The researchers next harvested hematopoietic stem cells from the blood or bone marrow of donor mice treated with either Plerixafor alone or a combination of Viagra and Plerixafor and then transplanted these cells into recipient mice. These experiments revealed that the combination of Viagra and Plerixafor outperforms Plerixafor alone, resulting in the long-term engraftment of functional, self-renewing, multipotent hematopoietic stem cells, suggesting that this approach may be suitable for hematopoietic stem cell transplantation in patients.

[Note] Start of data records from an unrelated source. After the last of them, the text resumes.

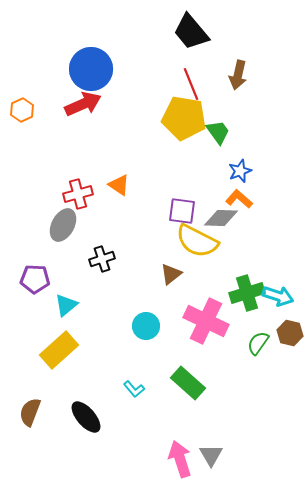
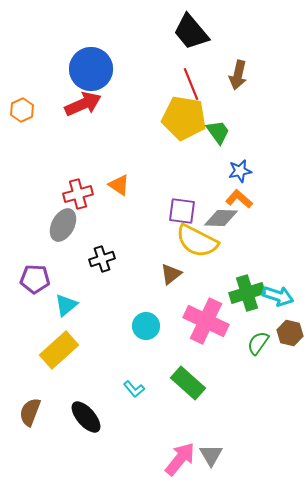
blue star: rotated 10 degrees clockwise
pink arrow: rotated 57 degrees clockwise
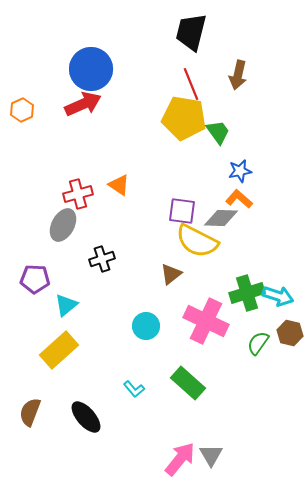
black trapezoid: rotated 54 degrees clockwise
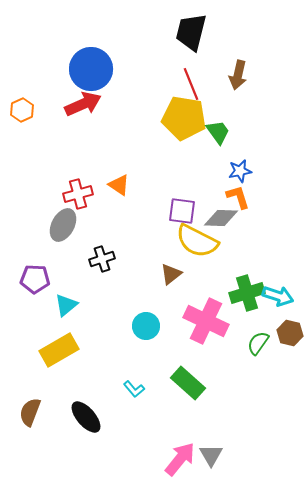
orange L-shape: moved 1 px left, 2 px up; rotated 32 degrees clockwise
yellow rectangle: rotated 12 degrees clockwise
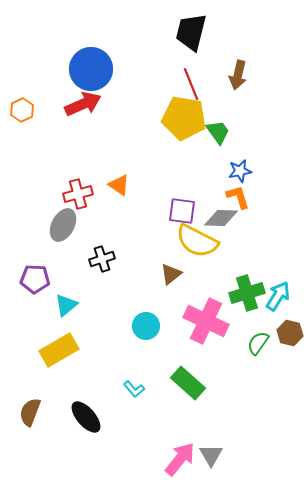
cyan arrow: rotated 76 degrees counterclockwise
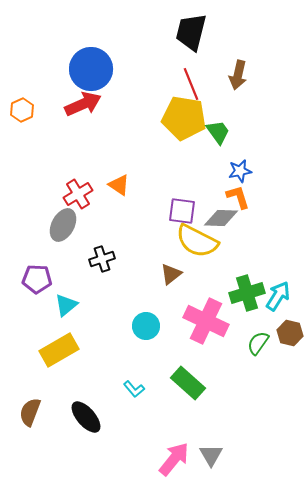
red cross: rotated 16 degrees counterclockwise
purple pentagon: moved 2 px right
pink arrow: moved 6 px left
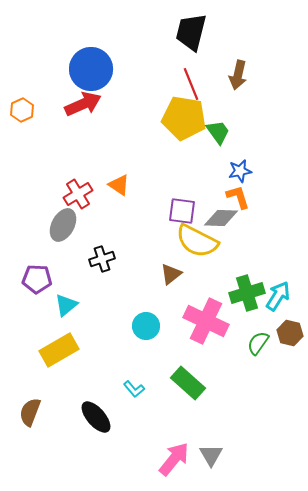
black ellipse: moved 10 px right
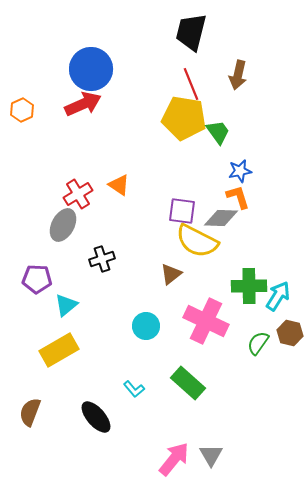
green cross: moved 2 px right, 7 px up; rotated 16 degrees clockwise
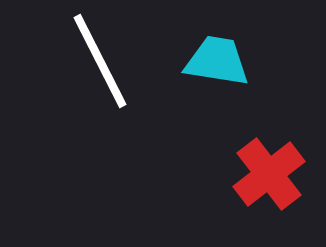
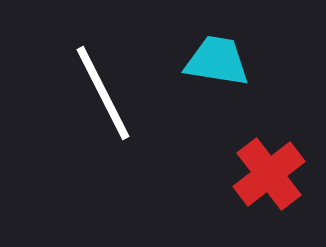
white line: moved 3 px right, 32 px down
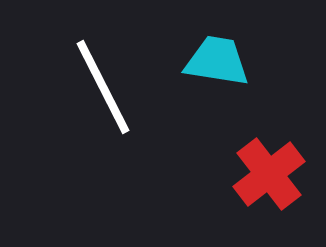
white line: moved 6 px up
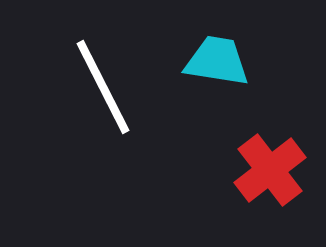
red cross: moved 1 px right, 4 px up
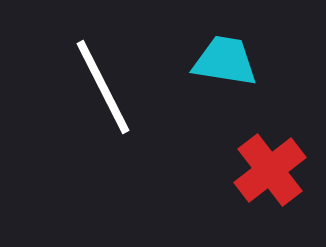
cyan trapezoid: moved 8 px right
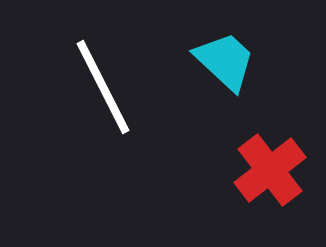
cyan trapezoid: rotated 34 degrees clockwise
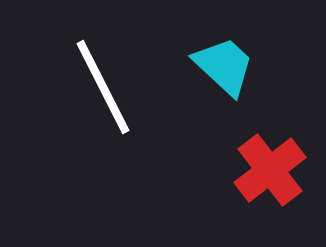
cyan trapezoid: moved 1 px left, 5 px down
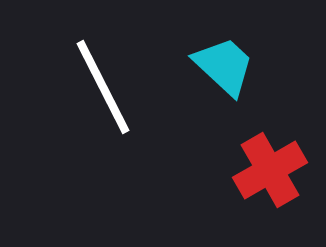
red cross: rotated 8 degrees clockwise
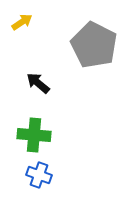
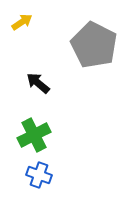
green cross: rotated 32 degrees counterclockwise
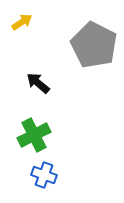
blue cross: moved 5 px right
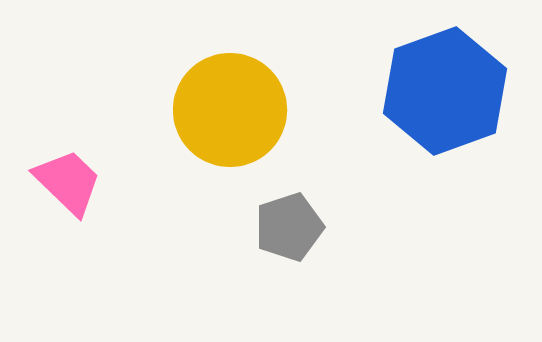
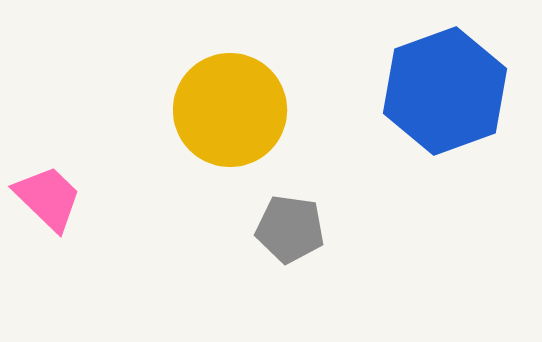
pink trapezoid: moved 20 px left, 16 px down
gray pentagon: moved 1 px right, 2 px down; rotated 26 degrees clockwise
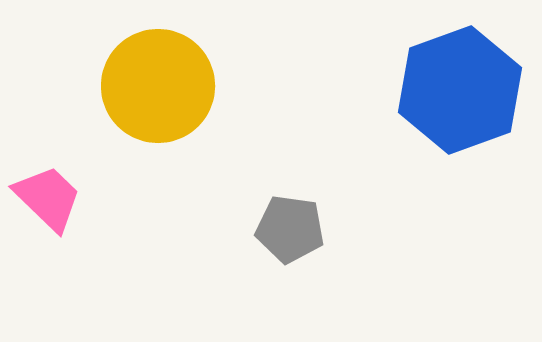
blue hexagon: moved 15 px right, 1 px up
yellow circle: moved 72 px left, 24 px up
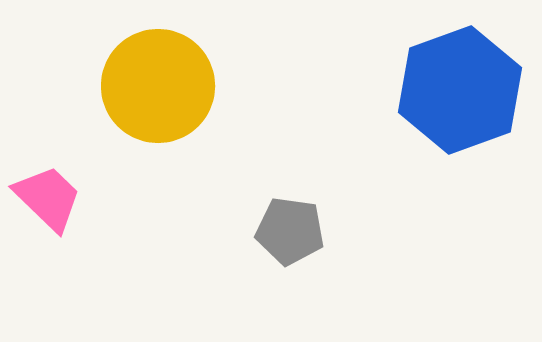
gray pentagon: moved 2 px down
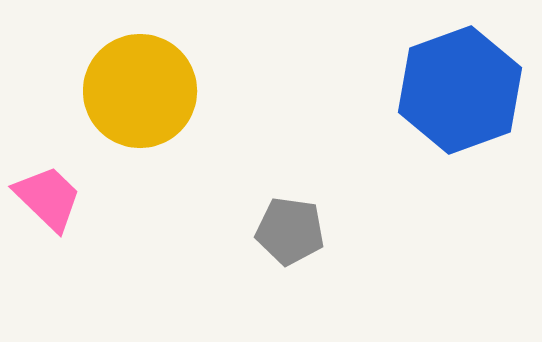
yellow circle: moved 18 px left, 5 px down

However, additional studies in humans are needed to test the safety and effectiveness of this approach. If successful in clinical studies, the combination of Viagra and Plerixafor could be more attractive to volunteer donors and patients because it is a less costly, less time-consuming, more convenient treatment option that has a better side-effect profile than G-CSF. Although this combination therapy may not completely replace G-CSF, it could be more effective or suitable for patients who are very ill or elderly or individuals who have undergone chemotherapy or have sickle cell disease.

Moving forward, the researchers plan to work with clinicians to facilitate translation of these findings to patients. "In our lab, we are also continuing to pursue the molecular and cellular mechanisms that influence hematopoietic stem cell trafficking and how this changes with age and disease, with a focus on vascular integrity," Forsberg says. "One important goal is to overcome variability in hematopoietic stem cell mobilization among different people with different disease profiles and treatment histories."